Prof. Dr. iur. Swen O. Bäuml
Rz. 22
§ 50i EStG soll auch keine Vertrauensschutztatbestände verletzen, denn die Stpfl. seien – so die Gesetzesbegründung zur zeitlichen Anwendungsregelung des § 52 Abs. 48 EStG (vorher: § 52 Abs. 59d EStG) – bisher selbst davon ausgegangen, dass sie die Besteuerung der stillen Reserven im Zeitpunkt des Wegzugs, der Umstrukturierung oder des Ausschlusses des Besteuerungsrechts zunächst vermeiden könnten und dafür die deutsche Besteuerung der laufenden Einkünfte hinzunehmen hätten. Im Übrigen wird an dieser Stelle auf die Ausführungen in Rz. 81f ff. verwiesen.
Rz. 23
An dieser Beurteilung müssten sich die Stpfl. nach Treu und Glauben weiterhin festhalten lassen. Deshalb sei es jedenfalls in den Altfällen gerechtfertigt, die Besteuerung ungeachtet entgegenstehender Vorschriften der DBA durchzuführen. Zumindest im Hinblick auf die, die laufenden Einkünfte i. S. d. § 50i Abs. 1 S. 3 EStG (vorher: § 50i S. 2 EStG) betreffende Anwendungsregelung des § 52 Abs. 48 EStG (vorher: § 52 Abs. 59d S. 2 EStG), wird im Schrifttum eine verfassungswidrige echte Rückwirkung angenommen. Im Übrigen wird an dieser Stelle auf die Ausführungen in Rz. 81f ff. verwiesen.
Rz. 24
Die Gefahr einer Doppelbesteuerung für den Fall, dass der ausl.
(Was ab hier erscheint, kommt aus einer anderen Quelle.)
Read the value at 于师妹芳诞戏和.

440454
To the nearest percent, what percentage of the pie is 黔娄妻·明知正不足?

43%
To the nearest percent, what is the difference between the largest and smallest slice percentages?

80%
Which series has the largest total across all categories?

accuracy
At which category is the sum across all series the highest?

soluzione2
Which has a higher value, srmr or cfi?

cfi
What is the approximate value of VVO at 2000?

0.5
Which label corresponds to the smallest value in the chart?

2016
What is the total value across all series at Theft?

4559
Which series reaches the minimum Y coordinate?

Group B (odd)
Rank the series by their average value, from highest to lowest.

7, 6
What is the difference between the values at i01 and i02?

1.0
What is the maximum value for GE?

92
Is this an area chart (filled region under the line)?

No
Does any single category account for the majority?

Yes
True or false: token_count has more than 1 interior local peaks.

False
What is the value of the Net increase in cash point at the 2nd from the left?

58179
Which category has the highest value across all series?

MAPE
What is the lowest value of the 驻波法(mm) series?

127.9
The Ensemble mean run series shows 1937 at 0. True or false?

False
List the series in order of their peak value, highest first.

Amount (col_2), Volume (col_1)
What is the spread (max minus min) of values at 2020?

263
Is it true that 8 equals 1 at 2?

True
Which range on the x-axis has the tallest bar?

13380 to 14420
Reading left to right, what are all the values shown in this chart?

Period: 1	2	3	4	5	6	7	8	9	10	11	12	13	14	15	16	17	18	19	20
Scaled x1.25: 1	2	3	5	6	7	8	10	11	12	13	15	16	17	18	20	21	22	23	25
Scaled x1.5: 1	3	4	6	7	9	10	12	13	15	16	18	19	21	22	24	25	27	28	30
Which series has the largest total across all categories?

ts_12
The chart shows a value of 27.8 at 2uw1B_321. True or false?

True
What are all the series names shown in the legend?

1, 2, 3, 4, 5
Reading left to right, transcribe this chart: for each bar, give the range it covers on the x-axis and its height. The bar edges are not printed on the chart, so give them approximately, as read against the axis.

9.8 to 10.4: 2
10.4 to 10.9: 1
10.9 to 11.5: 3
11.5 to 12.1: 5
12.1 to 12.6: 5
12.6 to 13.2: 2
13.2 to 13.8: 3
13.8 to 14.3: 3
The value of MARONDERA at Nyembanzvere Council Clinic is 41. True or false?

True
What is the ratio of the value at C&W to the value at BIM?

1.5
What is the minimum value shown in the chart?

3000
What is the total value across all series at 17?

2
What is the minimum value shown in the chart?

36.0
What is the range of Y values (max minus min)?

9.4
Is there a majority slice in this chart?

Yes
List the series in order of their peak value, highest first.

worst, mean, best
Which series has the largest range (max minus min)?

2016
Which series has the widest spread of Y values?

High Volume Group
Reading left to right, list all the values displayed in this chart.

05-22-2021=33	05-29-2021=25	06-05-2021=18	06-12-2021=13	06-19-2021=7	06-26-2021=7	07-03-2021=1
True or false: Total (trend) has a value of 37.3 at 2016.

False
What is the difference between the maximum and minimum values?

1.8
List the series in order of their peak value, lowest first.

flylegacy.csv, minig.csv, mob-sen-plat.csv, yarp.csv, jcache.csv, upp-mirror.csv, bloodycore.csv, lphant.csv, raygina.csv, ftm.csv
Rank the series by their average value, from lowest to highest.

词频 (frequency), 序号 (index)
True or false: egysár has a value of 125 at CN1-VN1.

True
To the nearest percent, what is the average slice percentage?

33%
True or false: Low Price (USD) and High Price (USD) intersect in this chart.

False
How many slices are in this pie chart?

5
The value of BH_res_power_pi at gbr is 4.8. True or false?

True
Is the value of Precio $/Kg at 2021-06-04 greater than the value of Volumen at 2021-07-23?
Staat ungeachtet der inländischen Gesetzeslage im tatsächlichen Veräußerungsfall sein Besteuerungsrecht geltend macht, dürfte – so Mitschke aus Sicht der Finanzverwaltung – bei den Altfällen eher gering sein. Sie bestehe jedenfalls dann nicht, wenn – wie in der Vergangenheit häufig geschehen – der ausl. Staat das spätere deutsche Besteuerungsrecht ausdrücklich anerkannt hat.
Rz. 25
Nach anderen im Schrifttum vertretenen Auffassungen drohen Doppelbesteuerungen, da die Vorschrift auch stille Reserven erfasst, die nach einem Wegzug entstehen. Bei einer späteren tatsächlichen gewinnrealisierenden Anteilsveräußerung (oder Entnahme) erfolgt die inländische Besteuerung nach Maßgabe der allgemeinen Regeln (Teileinkünfteverfahren, ggf. inklusive GewSt) und nicht nach § 6 AStG. Stpfl. ist der gesamte Gewinn, also auch jene stillen Reserven, die erst nach einem Wegzug entstehen, und zwar ungeachtet etwaiger DBA-Bestimmungen.
Rz. 26
Besteuert auch der ausl. Staat den Veräußerungs- bzw. Entnahmegewinn bzw. die laufenden Einkünfte, besteht nur die Möglichkeit, die Durchführung eines Verständigungsverfahrens zu beantragen (Art. 25 Abs. 1 OECD-MA). Flankierende Ergänzungen in § 34c EStG zur Milderung einer drohenden Doppelbesteuerung sind nicht vorgesehen. Zu europarechtlichen Auswirkungen insbesondere des neuen § 50i Abs. 2 EStG u. a. in Bezug auf die DMC-Entscheidung des EuGH v. 23.1.2014 vgl. die Ausführungen in Rz. 88 ff.